Kona Coffee Farmers Association President Cecelia Smith agreed.
“One of the best things is, it’s science based,” Smith said. “That’s what we need, long-term science research.”
Smith’s farm is in the area of South Kona hardest hit by the borer. Some farms were seeing yields drop by 40 percent. Those losses, combined with the costs of purchasing and applying pesticides, had Smith considering leaving the business after 25 years.
Thursday’s announcement left Smith and Wayman extending thanks to Sen. Mazie Hirono, who contacted the USDA on farmers’ behalf seeking the funding, and expressing optimism about the coffee industry’s future.
“Whatever they’re going to do, that all is so much more help than trying to fight it yourself,” Smith said.
Wayman, who is also president of Hawaii Coffee Company, which purchases coffee cherry from a number of Big Island farmers, said about 75 percent of farmers he talks with have implemented some of the measures recommended to slow the pest’s spread. Other farmers have just stopped trying, though, he added.
“The farmers’ viability is being tested and a lot of farmers are giving up,” Wayman said, adding that may make room for new farmers to enter the market. “Coffee berry borer has been devastating to the industry.”
Hirono said she was “happy, gratified and raring to go.”
She wrote to the USDA in April asking for the financial assistance.
“Hawaii receives a relatively small share of federal funding for agriculture,” Hirono said in her letter. “And because our farmers grow crops not grown in other states, we cannot, for the most part, borrow research from other states. This is an instance where USDA assistance could make the difference between the survival and failure of a key heritage crop (produced in Hawaii for more than a century and a half), which has significant economic and cultural importance.”
USDA Secretary Thomas Vilsack, in his July 1 response, agreed the crop is important, adding his department “shares your concerns about the agricultural and economic impacts of this noxious pest.”

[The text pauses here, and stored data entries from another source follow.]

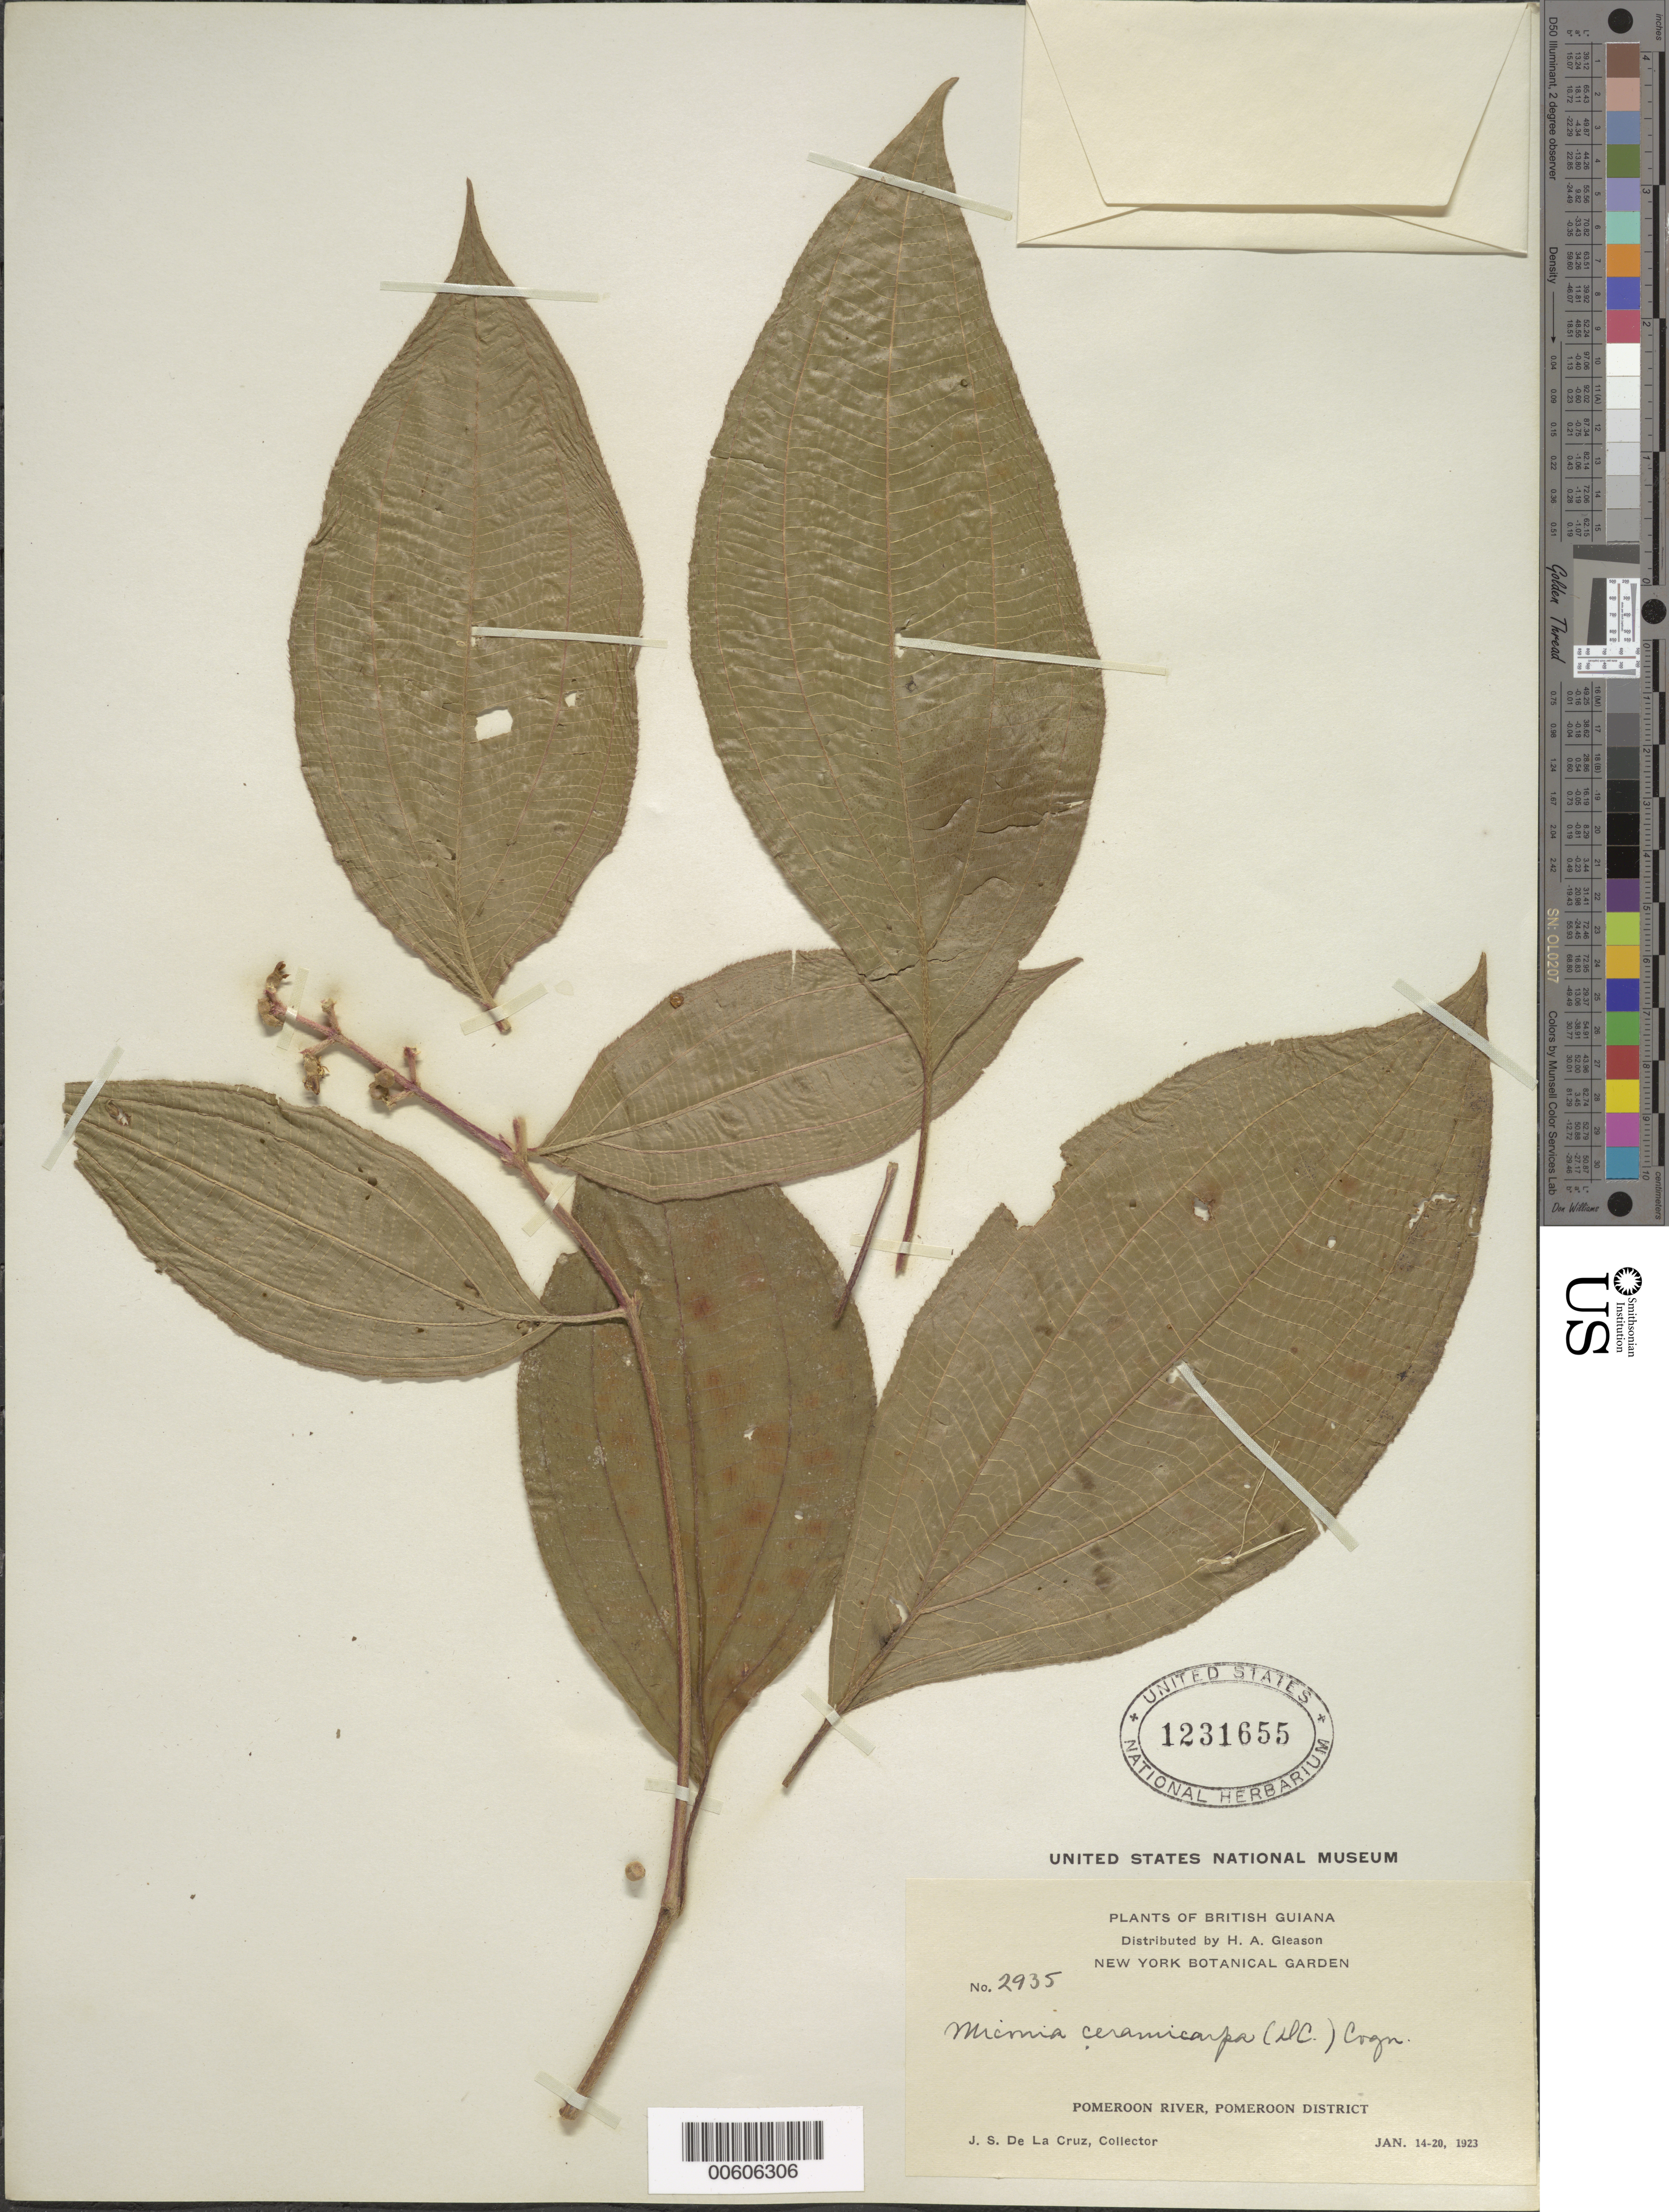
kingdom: Plantae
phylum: Tracheophyta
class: Magnoliopsida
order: Myrtales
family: Melastomataceae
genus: Miconia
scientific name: Miconia ceramicarpa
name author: (DC.) Cogn.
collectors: J. S. de la Cruz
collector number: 2935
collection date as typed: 14-Jan-23 to 20-Jan-23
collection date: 1923-01-14/1923-01-20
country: Guyana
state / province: Pomeroon-Supenaam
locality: Pomeroon R.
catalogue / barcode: US 1231655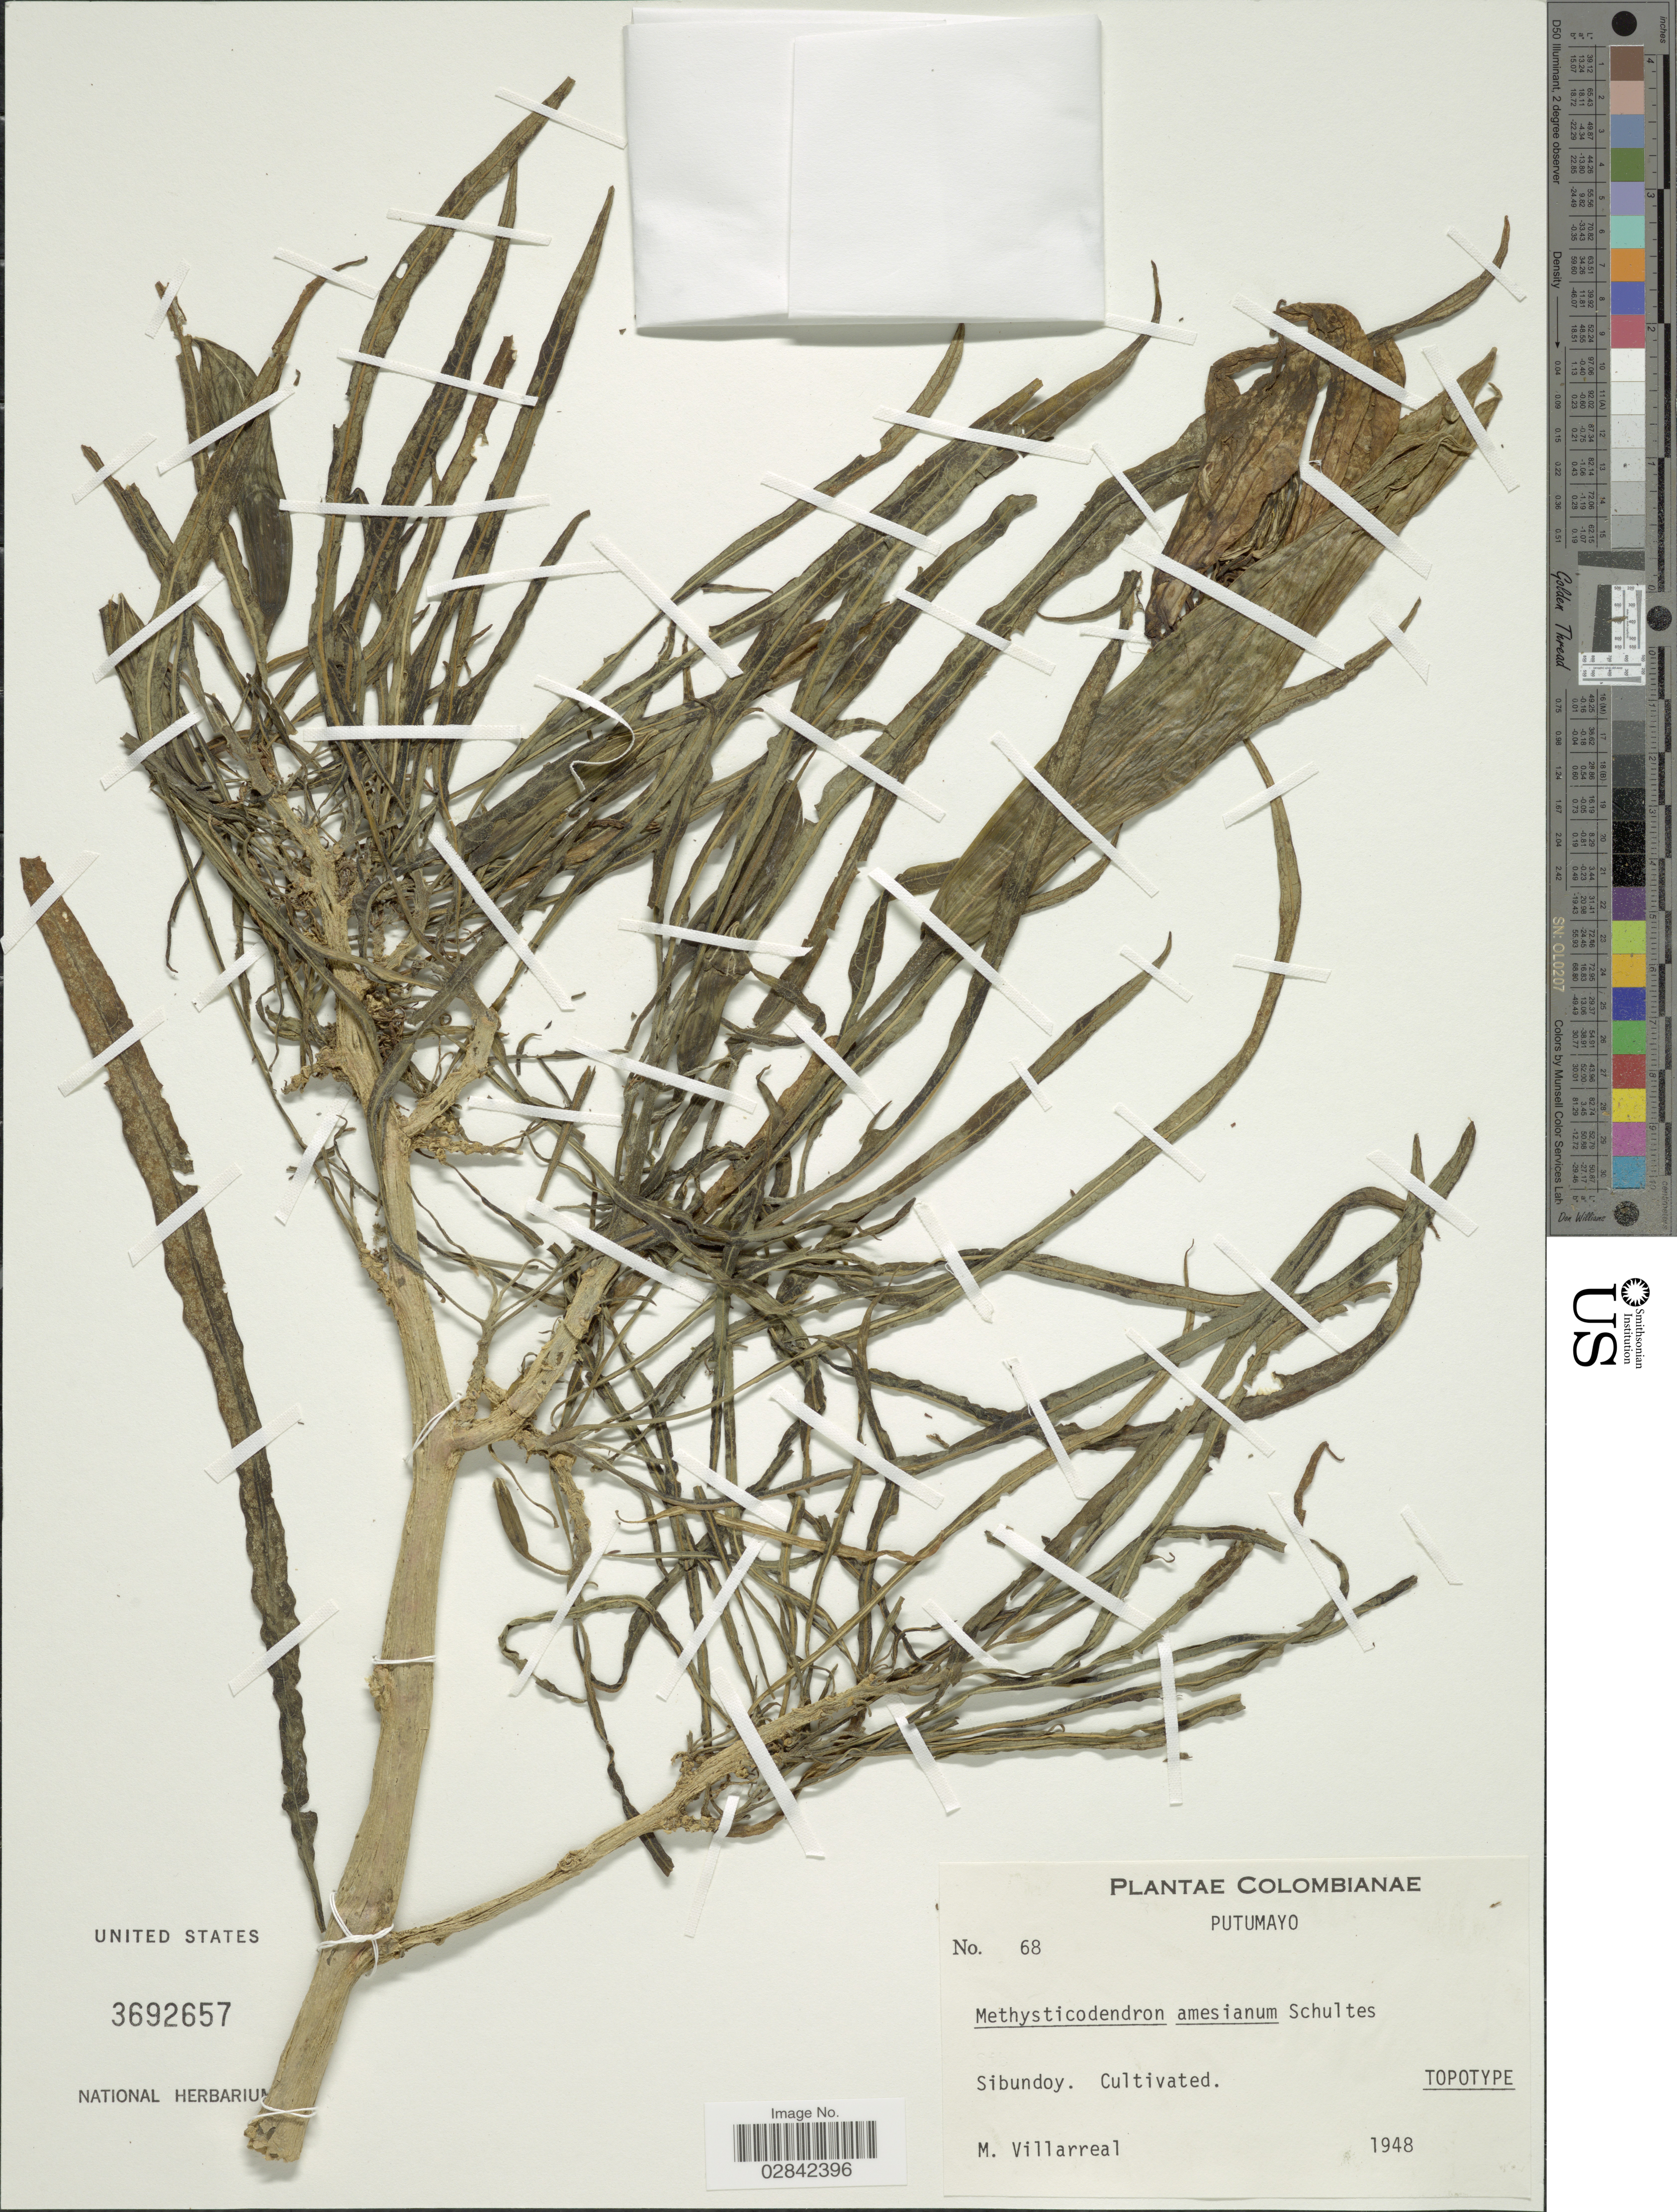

The funding is expected to last three to five years.
Vilsack outlined several additional measures the USDA was looking into as possible controls for the coffee berry borer. One is bloom synchronization, which uses plant growth regulators to reduce the number of blooms to one or two. That method makes it easier for growers to mass harvest the coffee cherry, Vilsack said.
The department is also developing a microbial control agent and researching the use of nematodes to slow the pest’s spread, he said.
“These added resources will accelerate ongoing scientific efforts and allow USDA to effectively collaborate with other organizations to assist with this problem,” Vilsack said.
First detected in Kona in 2010, the coffee berry borer has caused about $9 million in damage to Big Island coffee crops, Hirono said. That’s about a 25 percent hit to the island’s coffee industry, which has more than 700 small coffee farms. In 2011, farmers produced more than 8 million pounds of coffee, valued at more than $30 million, Hirono said.